• [AIM OF THE TASK] Edit the records from the line containing "Online Bestellungen" down to the line containing "Powered by eduxx iRS" by changing "Videos" to "Filme" and leaving everything else as it is. Return only those lines.

Records from a dataset:
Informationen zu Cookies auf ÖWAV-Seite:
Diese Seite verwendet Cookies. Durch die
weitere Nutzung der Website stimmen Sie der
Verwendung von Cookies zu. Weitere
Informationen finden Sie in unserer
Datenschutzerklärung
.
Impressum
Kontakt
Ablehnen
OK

--

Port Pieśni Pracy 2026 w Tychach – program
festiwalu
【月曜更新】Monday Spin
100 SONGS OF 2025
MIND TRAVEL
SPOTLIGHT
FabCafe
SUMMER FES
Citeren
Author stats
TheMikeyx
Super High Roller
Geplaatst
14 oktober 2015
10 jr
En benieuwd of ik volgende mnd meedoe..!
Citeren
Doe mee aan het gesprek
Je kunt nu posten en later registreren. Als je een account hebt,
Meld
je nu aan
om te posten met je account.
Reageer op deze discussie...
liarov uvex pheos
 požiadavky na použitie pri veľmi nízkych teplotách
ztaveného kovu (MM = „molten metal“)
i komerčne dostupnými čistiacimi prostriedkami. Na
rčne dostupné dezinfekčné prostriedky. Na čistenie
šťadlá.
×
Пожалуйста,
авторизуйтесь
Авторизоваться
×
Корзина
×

==

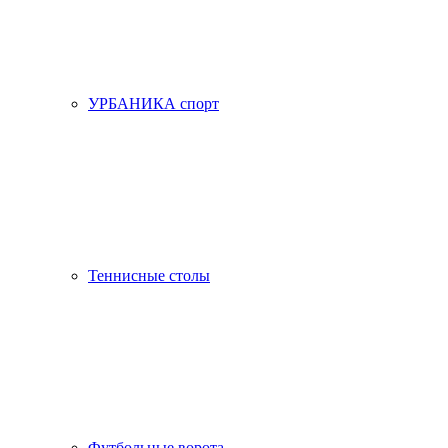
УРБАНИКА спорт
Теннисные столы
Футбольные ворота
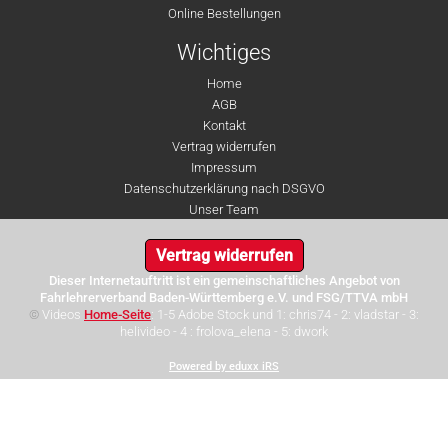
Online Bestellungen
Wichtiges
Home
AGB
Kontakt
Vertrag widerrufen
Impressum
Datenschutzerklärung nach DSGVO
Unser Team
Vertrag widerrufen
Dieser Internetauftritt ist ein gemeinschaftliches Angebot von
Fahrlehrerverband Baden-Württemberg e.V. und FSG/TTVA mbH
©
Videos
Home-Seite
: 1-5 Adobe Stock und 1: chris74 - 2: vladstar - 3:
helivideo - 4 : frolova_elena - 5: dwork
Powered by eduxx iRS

• [RESPONSE TO THIS EXERCISE]
Online Bestellungen
Wichtiges
Home
AGB
Kontakt
Vertrag widerrufen
Impressum
Datenschutzerklärung nach DSGVO
Unser Team
Vertrag widerrufen
Dieser Internetauftritt ist ein gemeinschaftliches Angebot von
Fahrlehrerverband Baden-Württemberg e.V. und FSG/TTVA mbH
©
Filme
Home-Seite
: 1-5 Adobe Stock und 1: chris74 - 2: vladstar - 3:
helivideo - 4 : frolova_elena - 5: dwork
Powered by eduxx iRS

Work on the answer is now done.